[[ SUPPLIED MATERIAL, beginning ]]
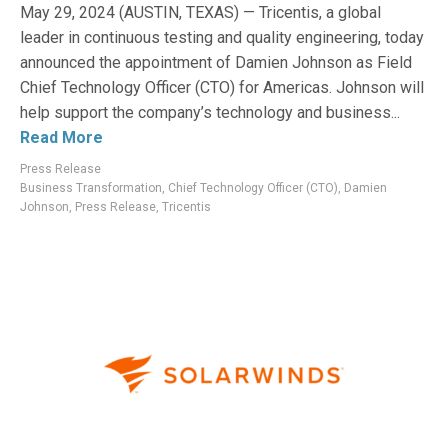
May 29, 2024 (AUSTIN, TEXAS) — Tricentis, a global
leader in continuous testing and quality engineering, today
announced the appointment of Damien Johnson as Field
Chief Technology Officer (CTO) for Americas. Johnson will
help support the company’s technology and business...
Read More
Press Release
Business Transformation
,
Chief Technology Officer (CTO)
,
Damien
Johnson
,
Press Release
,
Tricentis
[[ SUPPLIED MATERIAL, end ]]
[[ SUPPLIED MATERIAL, beginning ]]
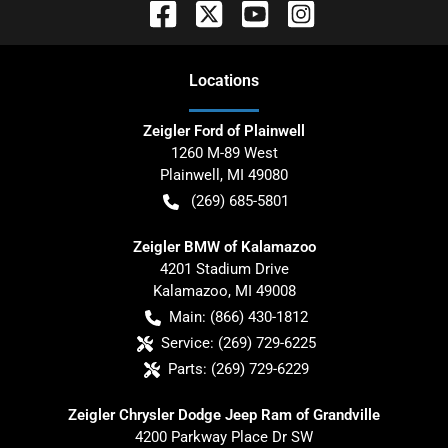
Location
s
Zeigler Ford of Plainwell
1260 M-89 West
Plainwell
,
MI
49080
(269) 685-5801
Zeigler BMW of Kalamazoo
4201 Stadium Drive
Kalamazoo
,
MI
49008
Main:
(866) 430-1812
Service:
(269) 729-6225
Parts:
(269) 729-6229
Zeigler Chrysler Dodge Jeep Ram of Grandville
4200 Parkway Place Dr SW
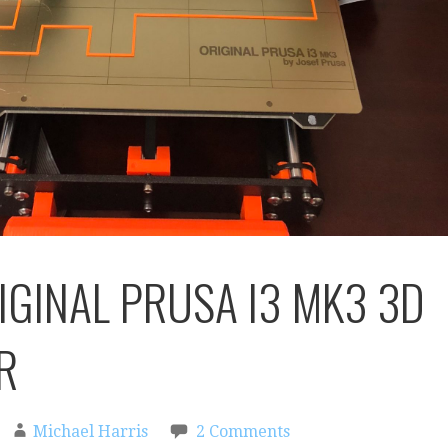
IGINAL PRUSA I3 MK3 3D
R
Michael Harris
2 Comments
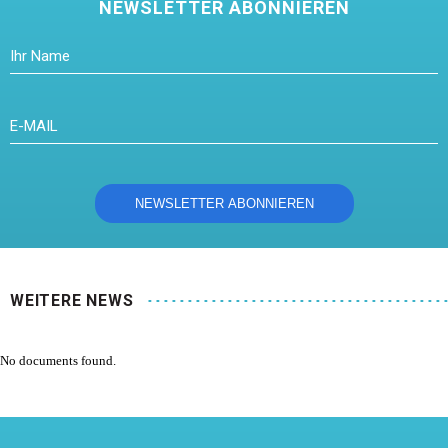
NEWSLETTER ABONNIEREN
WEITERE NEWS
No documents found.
[[ SUPPLIED MATERIAL, end ]]
▶ [ASSIGNMENT]: Looking at the entries above, how many lines contain the word "Johnson"? Answer with the number alone.

▶ [COMPLETED TASK]: 3